Besides, the Dodd-Frank Act also provides the so called “Volcker Rule” which prohibits banking entity from engaging in proprietary trading and from acquiring ownership interest in or sponsoring a hedge or a private equity fund. Some exemptions are not without deficiency. The most serious one is the exclusion for transaction that was made for customers. What constitute a trade for the benefit of a customer is unclear. A bank can basically use client activity as a cover for basically anything they are doing. Still, a bank’s investment in hedge fund and equity funds are defined as “de minimis” and excluded from the ban so long as the bank does not own more than 3 percent of any fund. Most commercial banks will be able to fit within the 3 percent limitation without any significant shedding of  assets. Volcker Rule and its bother Swap Push-Out (Lincoln Amendment) are a compromised form of the returning of Glass-Steagal Act of 1933. They aim to remove the investment banking operation from the commercial banking through creating some regulatory “stimulus” in an implicit and indirect manner.
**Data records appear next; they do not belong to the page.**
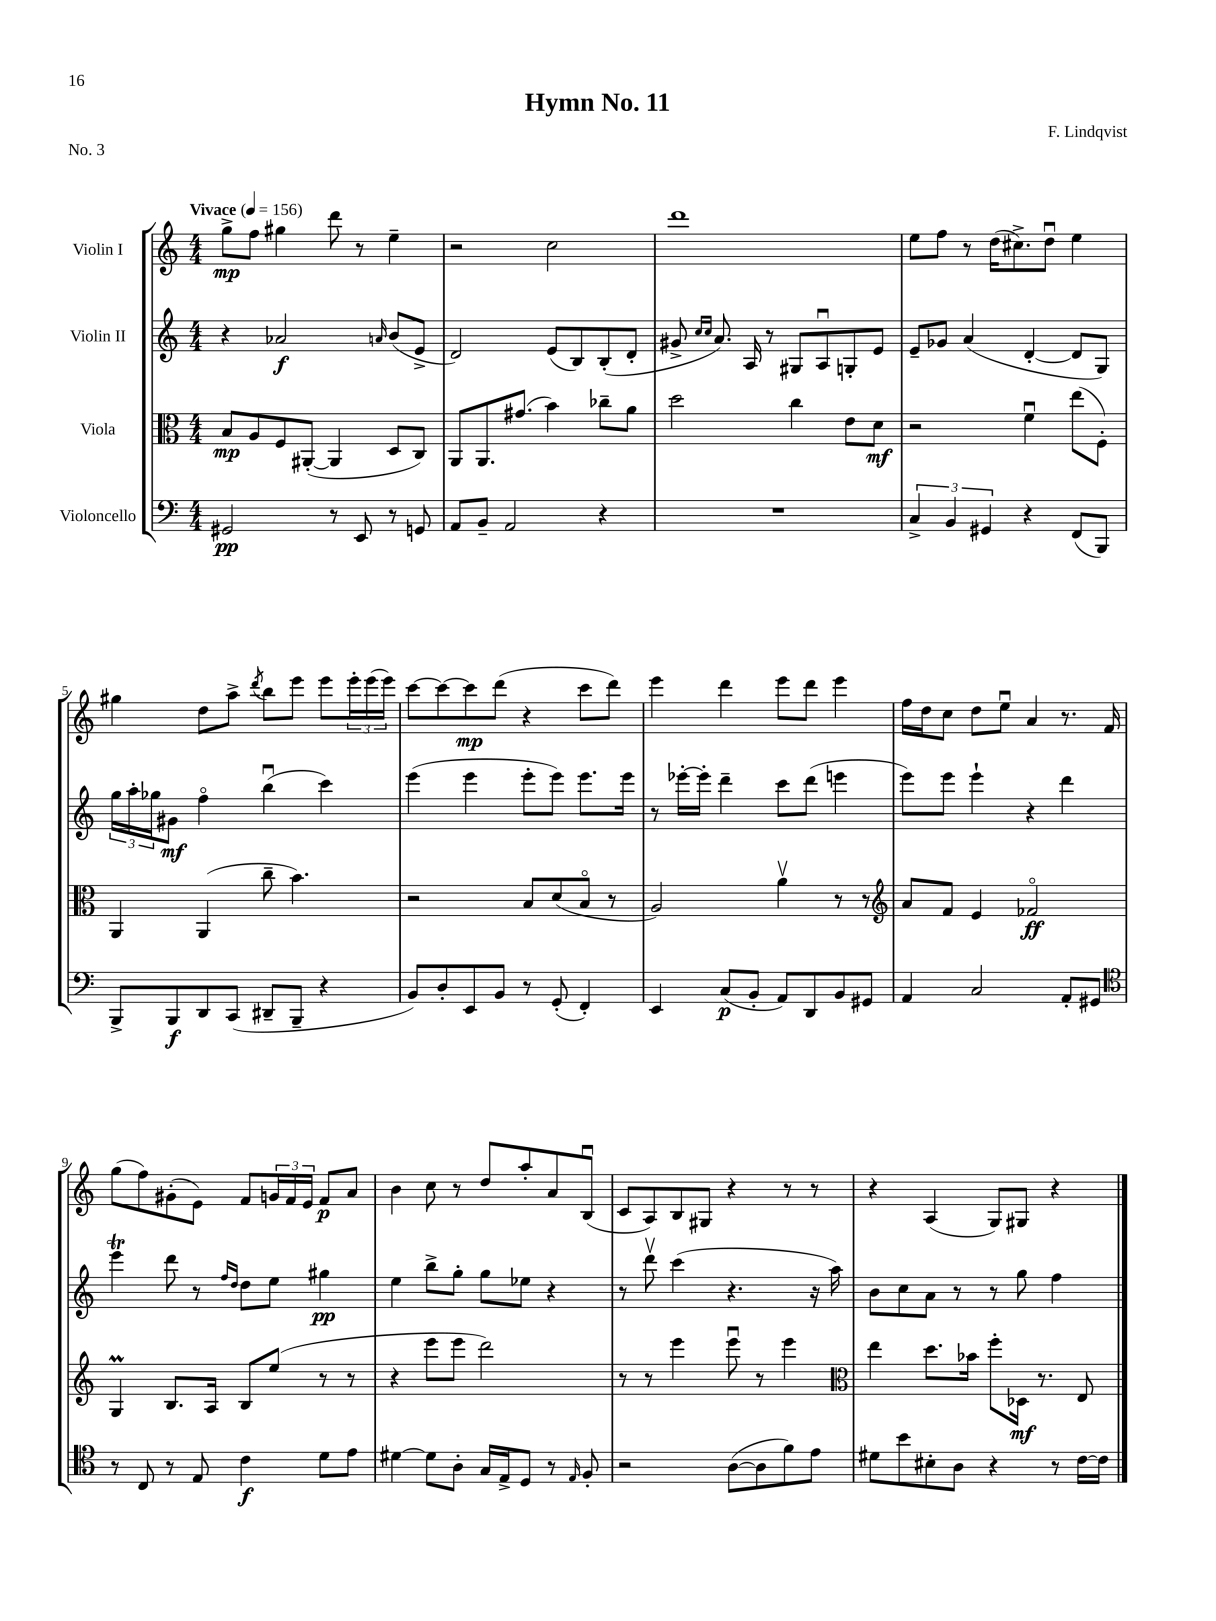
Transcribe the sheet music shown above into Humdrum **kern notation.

**kern	**dynam	**kern	**dynam	**kern	**dynam	**kern	**dynam
*part4	*part4	*part3	*part3	*part2	*part2	*part1	*part1
*staff4	*staff4	*staff3	*staff3	*staff2	*staff2	*staff1	*staff1
*I"Violoncello	*	*I"Viola	*	*I"Violin II	*	*I"Violin I	*
*clefF4	*	*clefC3	*	*clefG2	*	*clefG2	*
*k[]	*	*k[]	*	*k[]	*	*k[]	*
*M4/4	*	*M4/4	*	*M4/4	*	*M4/4	*
*MM156	*	*MM156	*	*MM156	*	*MM156	*
=1	=1	=1	=1	=1	=1	=1	=1
!	!	!	!	!	!	!LO:TX:a:B:t=Vivace	!
2GG#X/	pp	8B/L	mp	4r	.	8gg^\L	mp
.	.	8A/	.	.	.	8ff\J	.
.	.	8F/	.	2a-X/	f	4gg#X\	.
.	.	([8AA#X'/J	.	.	.	.	.
8r	.	4AA#/]	.	.	.	8ddd\	.
8EE/	.	.	.	.	.	8r	.
.	.	.	.	16qqan/	.	.	.
8r	.	8D/L	.	(8b/L	.	4ee~\	.
8GGn/	.	8C/J)	.	8e^/J	.	.	.
=2	=2	=2	=2	=2	=2	=2	=2
8AA/L	.	8AA/L	.	2d/)	.	2r	.
8BB~/J	.	8.AA/	.	.	.	.	.
2AA/	.	.	.	.	.	.	.
.	.	(8.g#X/J	.	.	.	.	.
.	.	4b\)	.	(8e/L	.	2cc\	.
.	.	.	.	8B/)	.	.	.
4r	.	8cc-X~\L	.	(8B'/	.	.	.
.	.	8a\J	.	8d'/J	.	.	.
=3	=3	=3	=3	=3	=3	=3	=3
1r	.	2dd\	.	8g#X^/	.	1ddd	.
.	.	.	.	16qqcc/LL	.	.	.
.	.	.	.	16qqcc/JJ	.	.	.
.	.	.	.	8.a/)	.	.	.
.	.	.	.	16A/	.	.	.
.	.	.	.	8r	.	.	.
.	.	4cc\	.	8G#X/L	.	.	.
.	.	.	.	8Au/	.	.	.
.	.	8e\L	.	8Gn'/	.	.	.
.	.	8d\J	mf	8e/J	.	.	.
=4	=4	=4	=4	=4	=4	=4	=4
6C^/	.	2r	.	8e~/L	.	8ee\L	.
.	.	.	.	8g-X/J	.	8ff\J	.
6BB/	.	.	.	.	.	.	.
.	.	.	.	(4a/	.	8r	.
6GG#X/	.	.	.	.	.	.	.
.	.	.	.	.	.	(16dd\KL	.
.	.	.	.	.	.	8.cc#X^\)	.
4r	.	4fu\	.	[4d'/	.	.	.
.	.	.	.	.	.	8ddu\J	.
(8FF/L	.	(8ee\L	.	8d/L]	.	4ee\	.
8BBB/J)	.	8F'\J)	.	8G/J)	.	.	.
!!LO:LB:g=z
=5	=5	=5	=5	=5	=5	=5	=5
8BBB^/L	.	4AA/	.	24gg\LL	.	4gg#X\	.
.	.	.	.	24aa'\	.	.	.
.	.	.	.	24gg-X\J	.	.	.
8BBB/	f	.	.	8g#X\J	mf	.	.
8DD/	.	(4AA/	.	4ff\	.	8dd\L	.
(8CC/J	.	.	.	.	.	8aa^\J	.
.	.	.	.	.	.	8qddd/	.
8DD#X~/L	.	8cc~\	.	(4bbu\	.	8bb\L	.
8BBB~/J	.	4.b\)	.	.	.	8eee\J	.
4r	.	.	.	4ccc\)	.	8eee\L	.
.	.	.	.	.	.	24eee'\L	.
.	.	.	.	.	.	(24eee\	.
.	.	.	.	.	.	24eee\JJ)	.
=6	=6	=6	=6	=6	=6	=6	=6
8BB/L)	.	2r	.	(4eee\	.	[8ccc\L	.
8D'/	.	.	.	.	.	8ccc\_	.
8EE/	.	.	.	4eee\	.	8ccc\]	mp
8BB/J	.	.	.	.	.	(8ddd\J	.
8r	.	8B/L	.	8eee'\L	.	4r	.
(8GG'/	.	(8d/	.	8eee\J)	.	.	.
4FF'/)	.	8B/J	.	8.eee\L	.	8ccc\L	.
.	.	8r	.	.	.	8ddd\J)	.
.	.	.	.	16eee\Jk	.	.	.
=7	=7	=7	=7	=7	=7	=7	=7
4EE/	.	2A/)	.	8r	.	4eee\	.
.	.	.	.	[16eee-X'\LL	.	.	.
.	.	.	.	16eee-'\JJ]	.	.	.
(8C/L	p	.	.	4ddd~\	.	4ddd\	.
8BB'/J	.	.	.	.	.	.	.
8AA/L)	.	4av\	.	8ccc\L	.	8eee\L	.
8DD/	.	.	.	(8ddd\J	.	8ddd\J	.
8BB/	.	8r	.	4eeen\	.	4eee\	.
8GG#X/J	.	8r	.	.	.	.	.
=8	=8	=8	=8	=8	=8	=8	=8
*	*	*clefG2	*	*	*	*	*
4AA/	.	8a/L	.	8eee\L)	.	16ff\LL	.
.	.	.	.	.	.	16dd\J	.
.	.	8f/J	.	8eee\J	.	8cc\J	.
2C/	.	4e/	.	4eee`\	.	8dd\L	.
.	.	.	.	.	.	8eeu\J	.
.	.	2f-X/	ff	4r	.	4a/	.
8AA'/L	.	.	.	4ddd\	.	8.r	.
8GG#X/J	.	.	.	.	.	.	.
.	.	.	.	.	.	16f/	.
!!LO:LB:g=z
=9	=9	=9	=9	=9	=9	=9	=9
*clefC4	*	*	*	*	*	*	*
8r	.	4GM/	.	4eeet\	.	(8gg\L	.
8C/	.	.	.	.	.	8ff\)	.
8r	.	8.B/L	.	8ddd\	.	(8g#X'\	.
8E/	.	.	.	8r	.	8e\J)	.
.	.	16A/Jk	.	.	.	.	.
.	.	.	.	16qqff/LL	.	.	.
.	.	.	.	16qqdd/JJ	.	.	.
4c\	f	8B/L	.	8dd\L	.	8f/L	.
.	.	(8ee/J	.	8ee\J	.	24gn/L	.
.	.	.	.	.	.	24f/	.
.	.	.	.	.	.	24e/JJ	.
8d\L	.	8r	.	4gg#X\	pp	8f/L	p
8e\J	.	8r	.	.	.	8a/J	.
=10	=10	=10	=10	=10	=10	=10	=10
[4d#X\	.	4r	.	4ee\	.	4b\	.
8d#\L]	.	8eee\L	.	8bb^\L	.	8cc\	.
8A'\J	.	8eee\J	.	8gg'\J	.	8r	.
16G/LL	.	2ddd\)	.	8gg\L	.	8dd/L	.
16E^/J	.	.	.	.	.	.	.
8D/J	.	.	.	8ee-X\J	.	8aa'/	.
8r	.	.	.	4r	.	8a/	.
16qqE/	.	.	.	.	.	.	.
8F'/	.	.	.	.	.	(8Bu/J	.
=11	=11	=11	=11	=11	=11	=11	=11
2r	.	8r	.	8r	.	8c/L	.
.	.	8r	.	8dddv\	.	8A/)	.
.	.	4eee\	.	(4ccc\	.	8B/	.
.	.	.	.	.	.	8G#X/J	.
([8A\L	.	8eeeu\	.	4.r	.	4r	.
8A\]	.	8r	.	.	.	.	.
8f\)	.	4eee\	.	.	.	8r	.
8e\J	.	.	.	16r	.	8r	.
.	.	.	.	16aa\)	.	.	.
=12	=12	=12	=12	=12	=12	=12	=12
*	*	*clefC3	*	*	*	*	*
8d#X\L	.	4ee\	.	8b\L	.	4r	.
8b\	.	.	.	8cc\	.	.	.
8B#X'\	.	8.dd\L	.	8a\J	.	(4A/	.
8A\J	.	.	.	8r	.	.	.
.	.	16b-X\Jk	.	.	.	.	.
4r	.	8ff'\L	.	8r	.	8G/L)	.
.	.	16D-X\Jk	mf	8gg\	.	8G#X/J	.
.	.	8.r	.	.	.	.	.
8r	.	.	.	4ff\	.	4r	.
[16c\LL	.	8E/	.	.	.	.	.
16c\JJ]	.	.	.	.	.	.	.
==	==	==	==	==	==	==	==
*-	*-	*-	*-	*-	*-	*-	*-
Separation between retail banking and wholesale investment banking could take various forms, depending on where and how sharply the line is drawn. I think the Ring-Fencing on the retail banking operation that was proposed by the interim report of the ICB in UK is a form that the US can learn something from. By requiring the retail banking operation be carried out by a separate subsidiary within a Banking Holding company or a universal bank (“subsidiarization”) and still allowed to transfer their capital freely to other banking activities, such form, although may not be best for promoting the financial stability, which I think can reduce the contagion of systemic risk while at the same time impose the banks with least costs.

There are still some provisions which I believe well address the “too big to fail”. Orderly liquidation and the “living Will” requirement are the mechanisms that allow the government has more tools to prevent the failure of a distressed bank will not be contagious to other one. The creation of Office of Financial Research also equips the regulators with more information to detect the systemic risk and the wisdom to supervise and adequately react when a financial crisis is going to burst.   
    
Even given the efforts put in the Dodd-Frank, I still believe the government will bail out the failed financial institutions again. If the government has done everything from systemically designation, stringent capital requirement, proprietary trading prohibition, and to the orderly liquidation (even implemented as good as what the FDIC articulated in the “liquidation on Lehman under the Dodd Frank” report), but still can not prevent LCFIs from collapse, do you think the government will choose not to bail them out to prove a bank’s failure can still be disastrous even under the all mighty Dodd-Frank Act or choose to bail them out then try to justify it is inherently inevitable given the complex nature of modern financial system?